Stuff The Internet Says On Scalability For December 4th, 2015

Hey, it's HighScalability time:


Change: Elliott $800,000 in 1960, 8K RAM, 2kHz CPU vs Raspberry Pi Zero, $5, 1Ghz, 512MBIf you like Stuff The Internet Says On Scalability then please consider supporting me on Patreon.


  • 434,000: square-feet in Facebook's new office;  $62.5 billion: Uber's valuation; 11: DigitalOcean datacenters; $4.45 billion: black Friday online sales; 2MPH: speed news traveled in 1500; 95: percent of world covered by mobile broadband; 86%: items Amazon delivers that weigh less than five pounds.

  • Quotable Quotes:
    • Jeremy Hsu: Is anybody thinking about how we’ll have to code differently to accommodate the jump from a 1-exaflop supercomputer to 10 exaflops?

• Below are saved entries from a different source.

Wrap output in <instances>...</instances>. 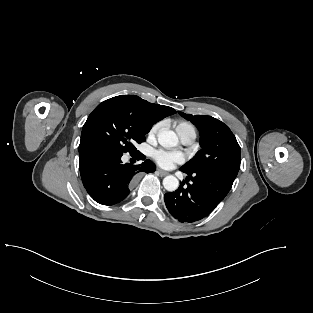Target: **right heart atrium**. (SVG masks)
<instances>
[{
	"label": "right heart atrium",
	"instance_id": "obj_1",
	"mask_svg": "<svg viewBox=\"0 0 313 313\" xmlns=\"http://www.w3.org/2000/svg\"><path fill=\"white\" fill-rule=\"evenodd\" d=\"M161 123H156L152 126V128L149 131V136L154 137L161 129Z\"/></svg>",
	"mask_w": 313,
	"mask_h": 313
}]
</instances>
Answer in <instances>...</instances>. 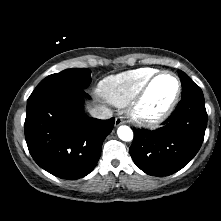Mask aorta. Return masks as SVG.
<instances>
[{"mask_svg": "<svg viewBox=\"0 0 221 221\" xmlns=\"http://www.w3.org/2000/svg\"><path fill=\"white\" fill-rule=\"evenodd\" d=\"M117 134L122 141H131L133 139V131L130 127L125 125L118 128Z\"/></svg>", "mask_w": 221, "mask_h": 221, "instance_id": "obj_1", "label": "aorta"}]
</instances>
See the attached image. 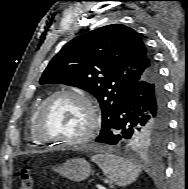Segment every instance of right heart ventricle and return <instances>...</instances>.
I'll use <instances>...</instances> for the list:
<instances>
[{
    "label": "right heart ventricle",
    "mask_w": 188,
    "mask_h": 189,
    "mask_svg": "<svg viewBox=\"0 0 188 189\" xmlns=\"http://www.w3.org/2000/svg\"><path fill=\"white\" fill-rule=\"evenodd\" d=\"M39 106H37L34 111L32 112L31 114V117H30V121H29V133H30V138L33 142H37L36 139L34 138V135H33V131H32V126H33V121H34V118H35V115H36V112L38 110Z\"/></svg>",
    "instance_id": "1"
}]
</instances>
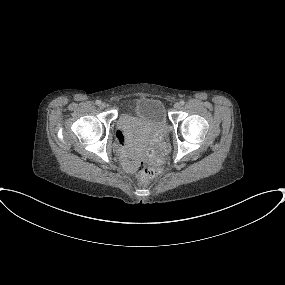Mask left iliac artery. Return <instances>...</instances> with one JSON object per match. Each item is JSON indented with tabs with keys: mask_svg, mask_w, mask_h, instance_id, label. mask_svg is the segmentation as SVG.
<instances>
[{
	"mask_svg": "<svg viewBox=\"0 0 285 285\" xmlns=\"http://www.w3.org/2000/svg\"><path fill=\"white\" fill-rule=\"evenodd\" d=\"M180 103H181V105H184L185 102L183 100H181Z\"/></svg>",
	"mask_w": 285,
	"mask_h": 285,
	"instance_id": "44dca946",
	"label": "left iliac artery"
}]
</instances>
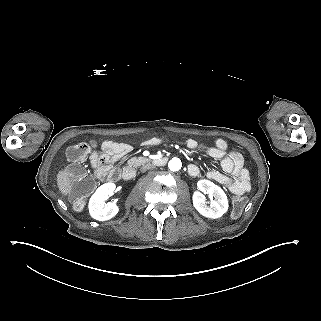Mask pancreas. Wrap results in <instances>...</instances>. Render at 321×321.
I'll list each match as a JSON object with an SVG mask.
<instances>
[{
	"label": "pancreas",
	"mask_w": 321,
	"mask_h": 321,
	"mask_svg": "<svg viewBox=\"0 0 321 321\" xmlns=\"http://www.w3.org/2000/svg\"><path fill=\"white\" fill-rule=\"evenodd\" d=\"M149 162L148 158L145 157H133L128 161V164L130 165H135V166H139L143 163Z\"/></svg>",
	"instance_id": "cf45deb5"
}]
</instances>
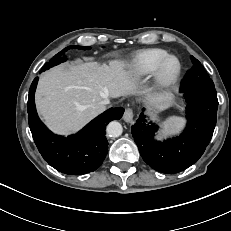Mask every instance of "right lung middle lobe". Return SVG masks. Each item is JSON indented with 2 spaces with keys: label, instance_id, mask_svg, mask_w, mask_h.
<instances>
[{
  "label": "right lung middle lobe",
  "instance_id": "right-lung-middle-lobe-1",
  "mask_svg": "<svg viewBox=\"0 0 231 231\" xmlns=\"http://www.w3.org/2000/svg\"><path fill=\"white\" fill-rule=\"evenodd\" d=\"M75 48L83 49V50H89V49H91L90 46H87V47H81V46H68V47L64 48L61 52H59L58 54H56L48 63H46V64L42 67L40 73L43 72V71H45V70H47V69H49L50 67H53V66H55V65H57V64H59V63L65 61V60H66V58H65V56H64L65 53H66L69 49H75Z\"/></svg>",
  "mask_w": 231,
  "mask_h": 231
}]
</instances>
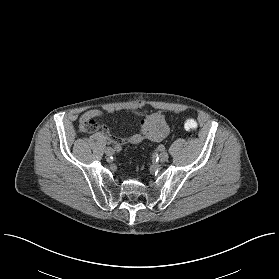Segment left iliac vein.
I'll use <instances>...</instances> for the list:
<instances>
[{"mask_svg": "<svg viewBox=\"0 0 279 279\" xmlns=\"http://www.w3.org/2000/svg\"><path fill=\"white\" fill-rule=\"evenodd\" d=\"M168 158H169V154L166 151L161 152L159 155V159L161 162L167 161Z\"/></svg>", "mask_w": 279, "mask_h": 279, "instance_id": "4c4485c4", "label": "left iliac vein"}]
</instances>
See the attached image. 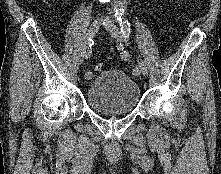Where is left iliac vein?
<instances>
[{
	"label": "left iliac vein",
	"instance_id": "1",
	"mask_svg": "<svg viewBox=\"0 0 221 174\" xmlns=\"http://www.w3.org/2000/svg\"><path fill=\"white\" fill-rule=\"evenodd\" d=\"M106 30L118 42H121V43H124V44L128 43L127 37H125L123 35V33L120 31V29L117 26H115L114 24H110L109 23L106 26ZM137 61H138L139 72L141 74H143L144 76H147L148 75V70H147V66H146L145 62L141 58H139V57L137 58Z\"/></svg>",
	"mask_w": 221,
	"mask_h": 174
}]
</instances>
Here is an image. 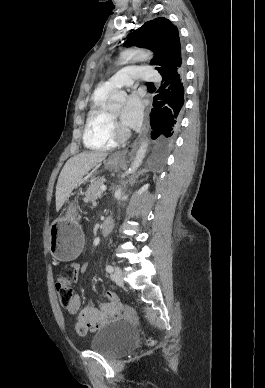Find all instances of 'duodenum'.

There is not enough attention being paid to this issue.
    • @kml: “Process drives away talent” - @adrianco at #yow15
    • capkutay: Seems like a lot of the momentum behind containers is driven by the Silicon Valley investment community.
    • @taotetek: IoT is turning homes into datacenters with no system administrators and no security team.
    • @asymco: On Thursday and early Friday, mobile traffic accounted for nearly 60% of all online shopping traffic, and 40% of all online sales
    • Mobile App Developers are Suffering: It’s just too saturated. The barriers to adoption and therefore monetization are too high. It’s easier on the web.
    • Taleb: It is foolish to separate risk taking from the risk management of ruin.
    • Maxime Chevalier-Boisvert:  I believe dynamic languages are here to stay. They can be very nimble, in ways that statically typed languages might never be able to match. We’re at a point in time where static typing dominates mainstream thought in the programming world, but that doesn’t mean dynamic languages are dead.
    • @__edorian: "Can i have a static linked binary?" - "No that's stupid, it's slower and takes more space!" - "Can i have a docker image?" - "Sure!
    • @grzegorz_dyk: When I see people talking about fine grained #microservices I am thinking: why not use actors? #akka #erlang
    • Henry Miller: When you can’t create you can work.
    • @ValaAfshar: For the first time ever, online media consumption is bigger than TV consumption. 
    • @matthewfellows: I learned today that Airbus code is reviewed by hand... in raw assembly code #yow15 @dius_au
    • Rich Hickey: Programmers know the benefits of everything and the tradeoffs of nothing
    • Robin Harris: Cheap storage is changing the world. Whether it is in the cloud, on a dash cam, or embedded in an app, cheap – as in inexpensive – storage is enabling new relationships between individuals, and with culture, power, and groups.
    • @sustrik: libmill shows 1400x performance improvement in c10k scenarios. Wow! I love low-hanging fruit.
    • @jmckenty: At Scale: Bigger than what you’ve got now.
    • John Cage: My notion of how to proceed in a society to bring change is not to protest the thing that is evil, but rather to let it die its own death.
    • @b6n: preemptively blog about how you scaled to support the million users you don't have yet.
    • @joeweinman: When will the FCC start addressing app neutrality?
    • @ufried: i have this post about data scalability always open in a tab, just to remind me of some essentials once in a while 

  • Personalization is getting more personal and more useful. Personalized Nutrition: Healthy foods are unique to individuals: Israeli research teams have demonstrated that there exists a high degree of variability in the responses of different individuals to identical meals...Using their set of amassed data, the researchers then went a step further, applying machine-learning algorithm to their cohort of 800 participants and developing an algorithm capable of predicting individualized PPGRs (postprandial (post-meal) glycemic responses). This intricate algorithm incorporates 137 features representing meal content, daily activity, blood parameters, CGM-derived features, questionnaires, and microbiome features.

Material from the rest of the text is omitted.